If r.Fields.Count > 0 Then
If r.Fields(1).Type = wdFieldHyperlink Then
address = r.Hyperlinks(1).address
subAddress = r.Hyperlinks(1).subAddress
r.Hyperlinks(1).Delete
lngEnd = r.Words(2).End
r.Collapse 1
r.End = lngEnd
ActiveDocument.Hyperlinks.Add _
Anchor:=Selection.Range, _
address:=address, _
subAddress:=subAddress, _
TextToDisplay:=Selection.Text
ElseIf r.Fields(1).Type = wdFieldPageRef Then
address = r.Fields(1).Code.Text

r.Fields(1).Delete
Selection.Fields.Add _
Range:=Selection.Range, _
Type:=wdFieldPageRef, Text:=address

End If
End If
r.End = initialEnd
r.Collapse 0
If r.End = ActiveDocument.Range.End Then
Exit Do
End If
Loop
End With 'r.Find
End Sub


I'm getting field codes that look like { PAGEREF PAGEREF PAGEREF O_2241 \h \* MERGEFORMAT \* MERGEFORMAT } and it is removing the page number text as well as the field code. I'll look at it some more, but it should be clear what I'm trying to do now that I'm doing it in not such a weird way I hope.

Paul_Hossler
03-06-2010, 06:11 PM
Still seems awfully brute force, and if run time is an issue .....
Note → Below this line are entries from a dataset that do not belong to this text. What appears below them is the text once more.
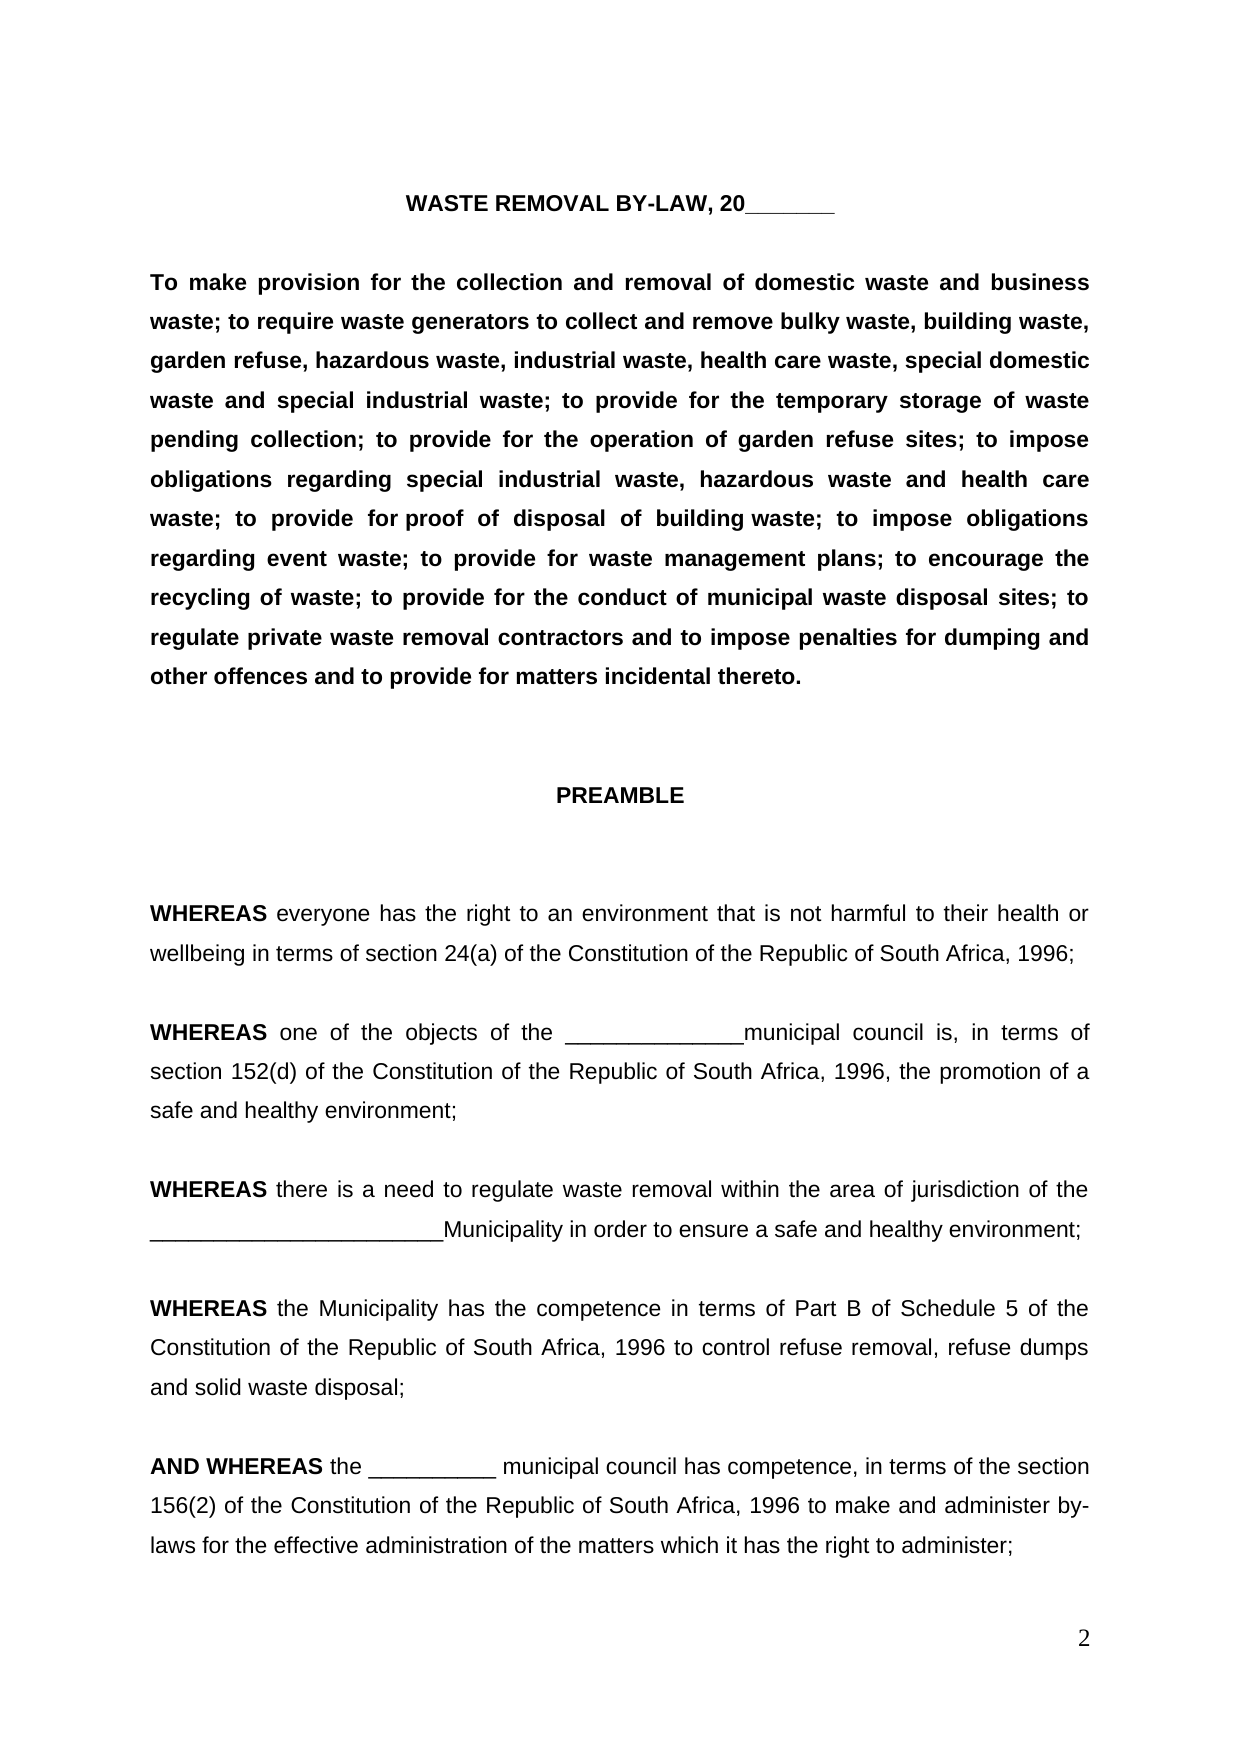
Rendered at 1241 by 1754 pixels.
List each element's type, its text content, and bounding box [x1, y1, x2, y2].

text WHEREAS everyone has the right to an environment that is not harmful to their health or wellbeing in terms of section 24(a) of the Constitution of the Republic of South Africa, 1996; [150, 900, 1090, 966]
text AND WHEREAS the __________ municipal council has competence, in terms of the section 156(2) of the Constitution of the Republic of South Africa, 1996 to make and administer by-laws for the effective administration of the matters which it has the right to administer; [150, 1453, 1090, 1558]
text WHEREAS there is a need to regulate waste removal within the area of jurisdiction of the _______________________Municipality in order to ensure a safe and healthy environment; [150, 1176, 1090, 1242]
text PREAMBLE [150, 782, 1090, 808]
text WHEREAS the Municipality has the competence in terms of Part B of Schedule 5 of the Constitution of the Republic of South Africa, 1996 to control refuse removal, refuse dumps and solid waste disposal; [150, 1295, 1090, 1400]
text WASTE REMOVAL BY-LAW, 20_______ [150, 189, 1090, 216]
text WHEREAS one of the objects of the ______________municipal council is, in terms of section 152(d) of the Constitution of the Republic of South Africa, 1996, the promotion of a safe and healthy environment; [150, 1018, 1090, 1124]
text To make provision for the collection and removal of domestic waste and business waste; to require waste generators to collect and remove bulky waste, building waste, garden refuse, hazardous waste, industrial waste, health care waste, special domestic waste and special industrial waste; to provide for the temporary storage of waste pending collection; to provide for the operation of garden refuse sites; to impose obligations regarding special industrial waste, hazardous waste and health care waste; to provide for proof of disposal of building waste; to impose obligations regarding event waste; to provide for waste management plans; to encourage the recycling of waste; to provide for the conduct of municipal waste disposal sites; to regulate private waste removal contractors and to impose penalties for dumping and other offences and to provide for matters incidental thereto. [150, 268, 1090, 689]
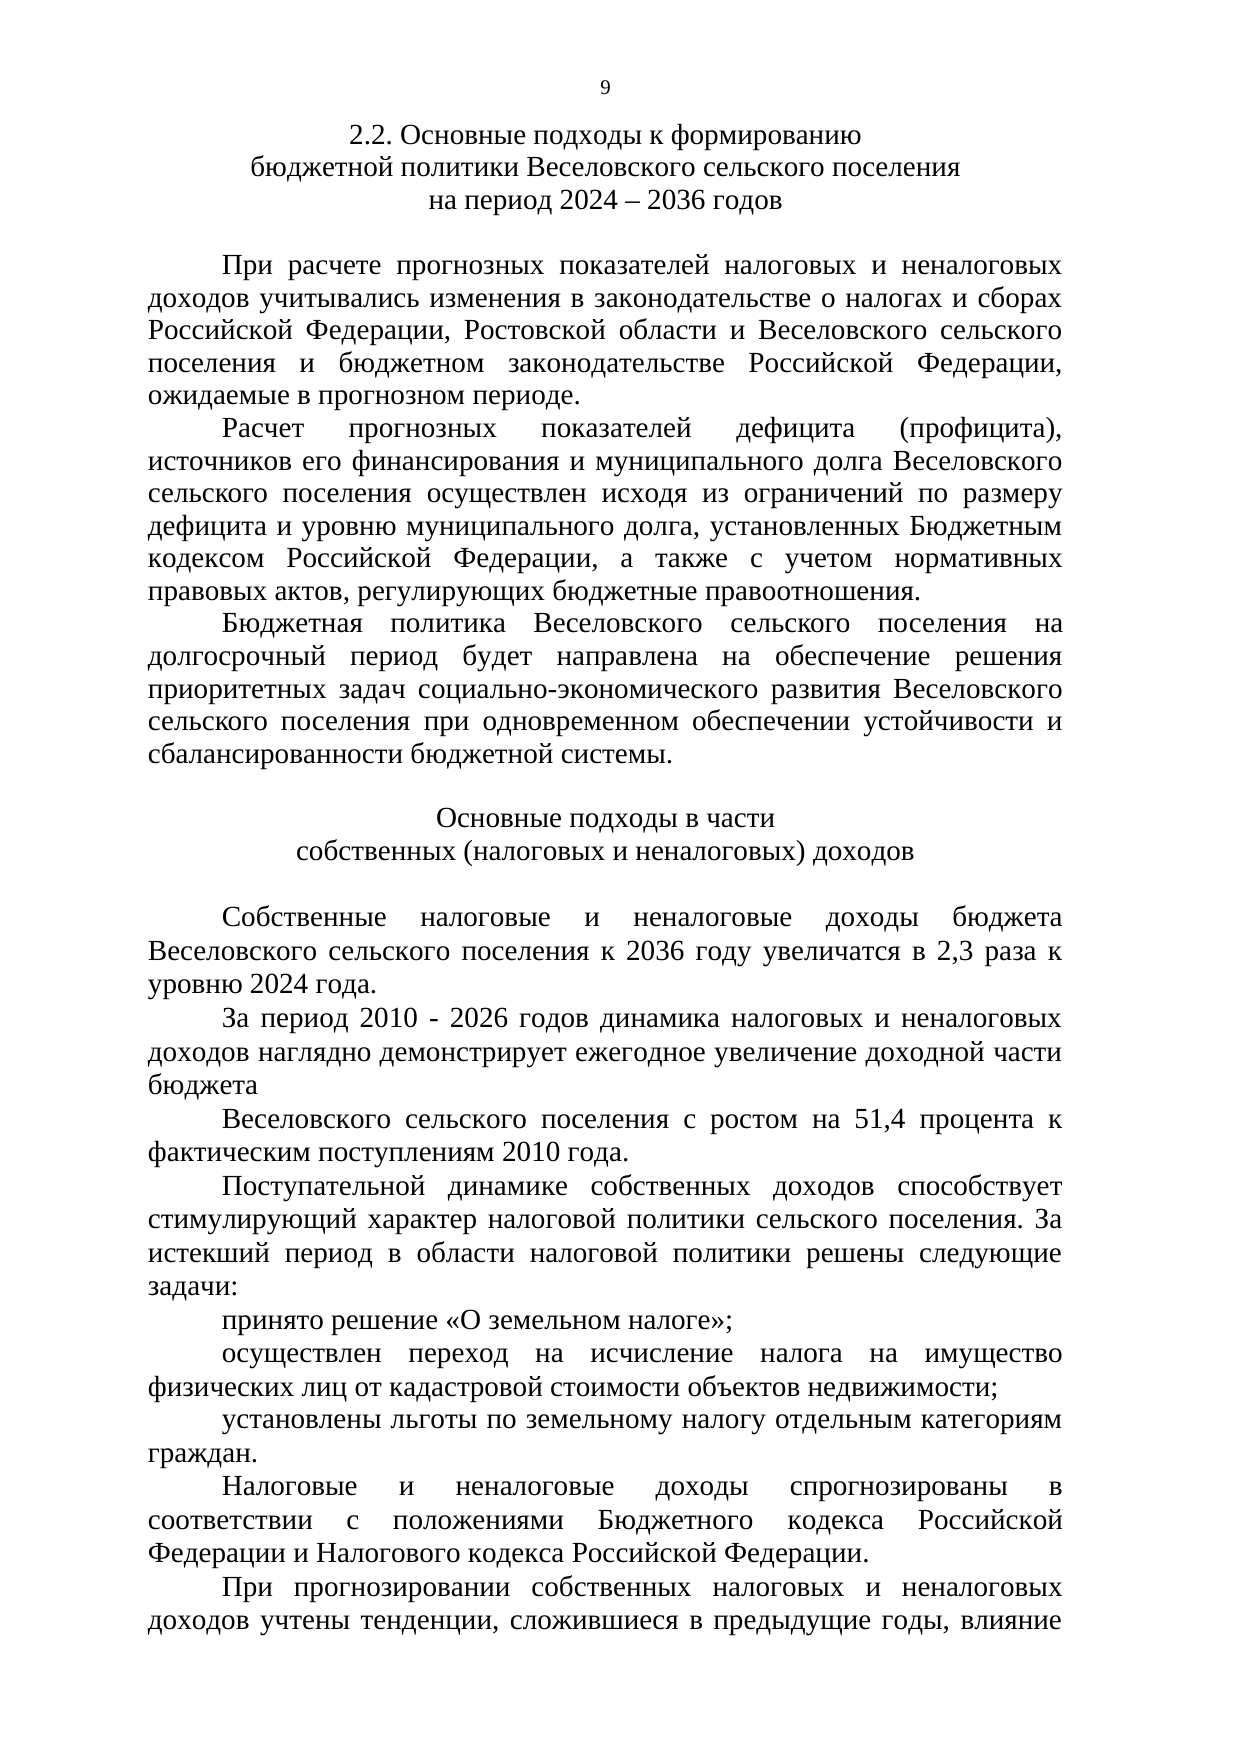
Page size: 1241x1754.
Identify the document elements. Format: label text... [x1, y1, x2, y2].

text Собственные налоговые и неналоговые доходы бюджета Веселовского сельского поселения к 2036 году увеличатся в 2,3 раза к уровню 2024 года. [148, 899, 1063, 1000]
text на период 2024 – 2036 годов [148, 183, 1063, 216]
text За период 2010 - 2026 годов динамика налоговых и неналоговых доходов наглядно демонстрирует ежегодное увеличение доходной части бюджета [148, 1000, 1063, 1101]
text Основные подходы в части [148, 802, 1063, 834]
text Веселовского сельского поселения с ростом на 51,4 процента к фактическим поступлениям 2010 года. [148, 1101, 1063, 1168]
text принято решение «О земельном налоге»; [148, 1302, 1063, 1336]
text Бюджетная политика Веселовского сельского поселения на долгосрочный период будет направлена на обеспечение решения приоритетных задач социально-экономического развития Веселовского сельского поселения при одновременном обеспечении устойчивости и сбалансированности бюджетной системы. [148, 607, 1063, 769]
text 2.2. Основные подходы к формированию [148, 118, 1063, 151]
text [148, 1569, 1063, 1636]
text Налоговые и неналоговые доходы спрогнозированы в соответствии с положениями Бюджетного кодекса Российской Федерации и Налогового кодекса Российской Федерации. [148, 1468, 1063, 1569]
text Расчет прогнозных показателей дефицита (профицита), источников его финансирования и муниципального долга Веселовского сельского поселения осуществлен исходя из ограничений по размеру дефицита и уровню муниципального долга, установленных Бюджетным кодексом Российской Федерации, а также с учетом нормативных правовых актов, регулирующих бюджетные правоотношения. [148, 411, 1063, 607]
text установлены льготы по земельному налогу отдельным категориям граждан. [148, 1403, 1063, 1468]
text осуществлен переход на исчисление налога на имущество физических лиц от кадастровой стоимости объектов недвижимости; [148, 1336, 1063, 1403]
text Поступательной динамике собственных доходов способствует стимулирующий характер налоговой политики сельского поселения. За истекший период в области налоговой политики решены следующие задачи: [148, 1168, 1063, 1302]
text собственных (налоговых и неналоговых) доходов [148, 834, 1063, 867]
text При расчете прогнозных показателей налоговых и неналоговых доходов учитывались изменения в законодательстве о налогах и сборах Российской Федерации, Ростовской области и Веселовского сельского поселения и бюджетном законодательстве Российской Федерации, ожидаемые в прогнозном периоде. [148, 248, 1063, 411]
text бюджетной политики Веселовского сельского поселения [148, 151, 1063, 183]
I think it'd be helpful if you would post a small doc with samples (real samples) of the current field/link technique and what it is you'd like to acheive

You can keep the 'copyrighted' stuff out of it, and we really don't need real paragraphs -- Lorem ipsum will do nicely

Word can be a complex and powerful program, but there's a lot of behind the scenes stuff (formatting, codes, etc.) that will only show in a real document

Paul

JulieC
03-08-2010, 07:21 AM
Yes, the original was very brute force, but the code above is working, except for the pagerefs that I changed to hyperlinks. Consider it solved! Thanks for your help!